• **Petikan Teks**
Sebagaimana diketahui bahwa BPJH (Badan Penyelenggara Jaminan Produk Halal) Kementerian Agama RI telah menetapkan label halal baru yang berlaku secara nasional. Penetapan halal tersebut tertuang dalam Keputusan Kepala BPJH Nomor 40 Tahun 2022 tentang Penetapan Label Halal.
Surat Keputusan Kepala BPJH tersebut ditetapkan di Jakarta pada tanggal 10 Pebruari 2022 dan ditandatangani oleh Muhammad Aqil Irham sebagai Kepala BPJH. Surat Keputusan tersebut berlaku efektif terhitung sejak tanggal 1 Maret 2022.
Logo halal baru yang disampaikan oleh Kementerian Agama RI tersebut bentuk, corak, dan warnanya agak berbeda dengan logo halal lama. Logo halal baru tidak berbentuk lingkaran seperti logo halal lama, melainkan berbentuk Gunungan dan motif Surjan atau Lurik Gunungan pada wayang kulit yang berbentuk limas, lancip ke atas.
Warna logo halal baru juga berbeda dengan warna logo halal lama yang berwarna putih dan didominasi latar belakang warna hijau, berada di tengah lingkaran. Sementara logo halal baru berwarna ungu dan tidak berada di dalam bentuk apapun. Justeru logo halal baru membentuk dirinya secara penuh dalam bentuk Gunungan pada wayang kulit yang berbentuk limas tadi.
Tidak hanya itu, khat (jenis tulisan Arab) logo halal baru juga berbeda dengan khat logo halal lama. Khat logo halal lama menggunakan jenis naskhi, sedangkan khat logo halal baru menggunakan jenis kufi. Perbedaannya, khat jenis naskhi mudah dibaca dengan jelas oleh orang awam sekali pun, namun khat jenis kufi tidak semua orang bisa membacanya dengan benar.
Terhadap logo halal baru tersebut, respon publik sejatinya bisa dikelompokkan menjadi dua. Ada kelompok yang pro dan ada pula kelompok yang kontra. Walau pun tentu saja ada juga kelompok ketiga, yakni mereka yang apatis, tidak pro tidak juga kontra. Nah untuk kelompok ketiga ini tidak kita bicarakan di sini.
Baik kelompok yang pro atau pun kelompok yang kontra, saya yakin tidak semua punya argumentasi atau faham dengan objek yang dipermasalahkan (logo halal baru). Sebagian dari mereka hanya sekedar mengikuti kecenderungan pendapat sendiri, atau mungkin karena kecenderungan sikap politik. Bisa saja.
Secara tidak sengaja hari Selasa (15/03) saya buka twitter. Di sana ada twit video yang mengulas tentang logo halal baru. Menurut si pengulas, logo halal baru yang dikeluarkan oleh Kementerian Agama RI memang jenis khat kufi.
Si pengulas kemudian menjelaskan bahwa tulisan "halal" dari logo halal baru, untuk huruf awal bisa dibaca "ha kecil" dan "ha besar". Kemudian huruf kedua "lam alif". Terakhir huruf ketiga, menurut si pengulas bukan atau tidak bisa dibaca sebagai huruf "lam", melainkan huruf "kaf".

• **Catatan Data**
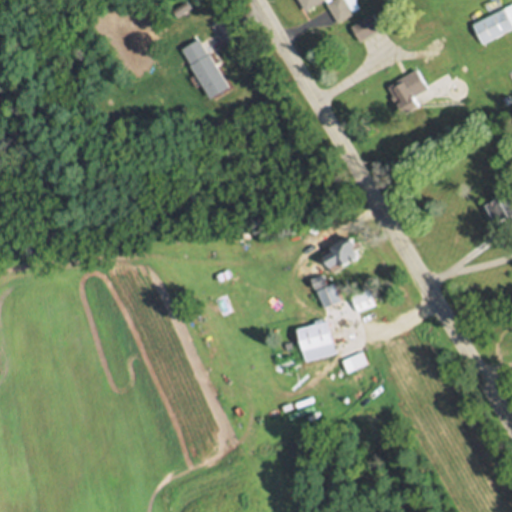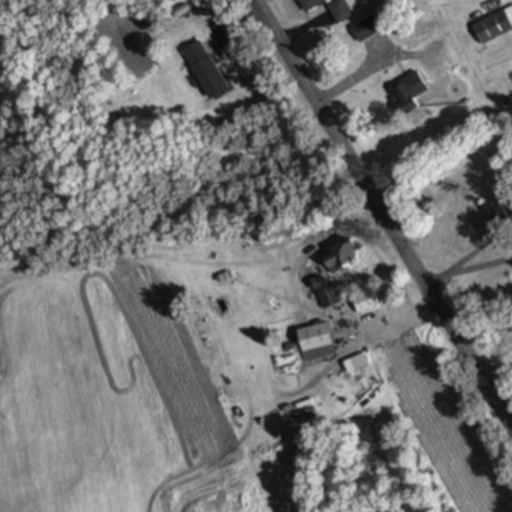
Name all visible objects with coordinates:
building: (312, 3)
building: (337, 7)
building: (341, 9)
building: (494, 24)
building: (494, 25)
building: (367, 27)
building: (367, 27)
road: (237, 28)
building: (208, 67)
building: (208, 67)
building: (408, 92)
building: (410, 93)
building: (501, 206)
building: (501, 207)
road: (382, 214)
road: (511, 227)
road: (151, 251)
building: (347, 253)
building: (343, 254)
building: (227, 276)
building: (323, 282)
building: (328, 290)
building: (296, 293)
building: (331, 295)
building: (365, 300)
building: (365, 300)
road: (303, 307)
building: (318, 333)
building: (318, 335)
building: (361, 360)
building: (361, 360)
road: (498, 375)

* * *

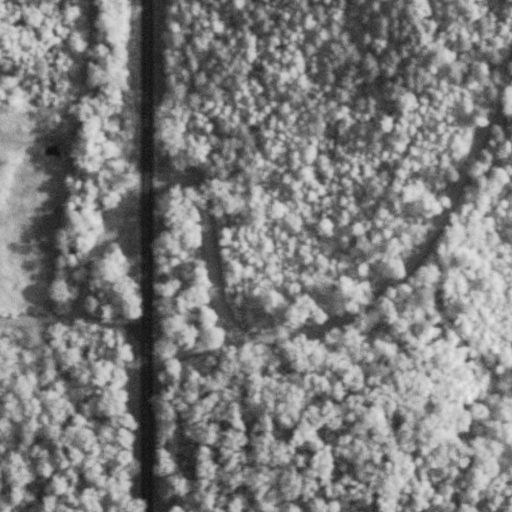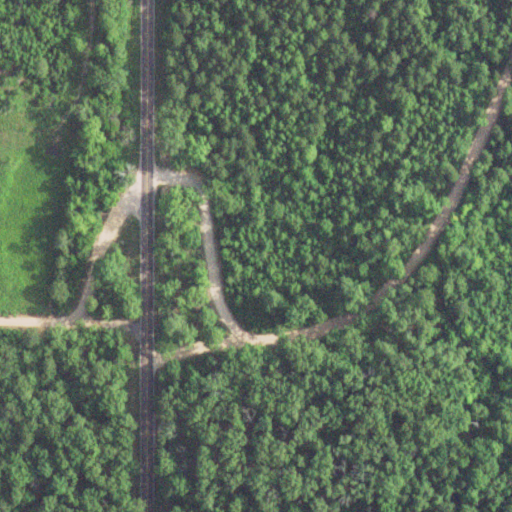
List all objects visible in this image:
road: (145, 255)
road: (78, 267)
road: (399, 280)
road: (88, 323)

• **Tujuan Latihan**
Teruskan tulisan tentang logo halal baru, mulai setelah kalimat terakhir yang ditampilkan.

• **Hasil Tugas**
Dengan demikian menurut si pengulas, tulisan "halal" dari logo halal baru tidak bisa dibaca "halal" melainkan "halak" (dengan "ha kecil") dan "halak" (dengan "ha besar"). Arti "halak" (dengan "ha kecil") adalah "mencukur" dan "halak" (dengan "ha besar") adalah "menghancurkan".
Penasaran, saya forward video ulasan logo halal baru tersebut kepada seorang pakar kaligrafi yang memiliki pesantren khusus kaligrafi yang ada di kota Cianjur. Saya minta konfirmasi apakah yang disampaikan si pengulas tulisan "halal" dari logo halal baru itu benar atau tidak dari sudut pandang ilmu kaligrafi.
Menurut pakar kaligrafi tersebut, yang dijelaskan si pengulas keliru. Huruf terakhir tidak bisa dibaca sebagai huruf "kaf", tapi tetap dibaca sebagai huruf "lam". Sebab hal itu menurutnya termasuk kaidah "kufi murabba" figural. Kaidah penulisan untuk jenis khat kufi lebih "fleksibel" dan lebih "filosofis".
Dengan demikian tulisan "halal" dari logo halal baru tidak bisa dibaca "halak" (dengan "ha kecil") atau "halak" (dengan "ha besar"). Tulisan "halal" dari logo halal baru tetap dibaca sebaga "halal".
Sehari setelah mendapat penjelasan dari salah seorang pakar kaligrafi Cianjur, saya menerima pesan pribadi dari seorang kepala Balai Diklat Keagamaan. Dia mem-forward penjelasan tulisan "halal" dari logo halal baru, dari seorang pakar kaligrafi sekaligus pendiri lembaga/pesantren khusus kaligrafi yang sangat terkenal di kota Sukabumi.
Namun saya belum yakin seratus persen mengenai kebenaran isi penjelasan tulisan "halal" dari logo halal baru tersebut. Oleh karena saya kemudian minta konfirmasi kepada salah seorang murid dari pendiri lembaga/pesantren khusus kaligrafi itu.
Saya tanyakan, apakah penjelasan tulisan "halal" dari logo halal baru tersebut yang disampaikan pendiri lembaga/pesantren khusus kaligrafi otentik atau tidak? Dia menjawab, penjelasan itu memang asli tulisan gurunya.
Nah, apa yang disampaikan pendiri lembaga/pesantren khusus kaligrafi yang ada di kota Sukabumi tersebut? Secara mendasar, apa yang disampaikan pakar kaligrafi dari kota Sukabumi itu tidak berbeda dengan apa yang disampaikan pakar kaligrafi dari Cianjur.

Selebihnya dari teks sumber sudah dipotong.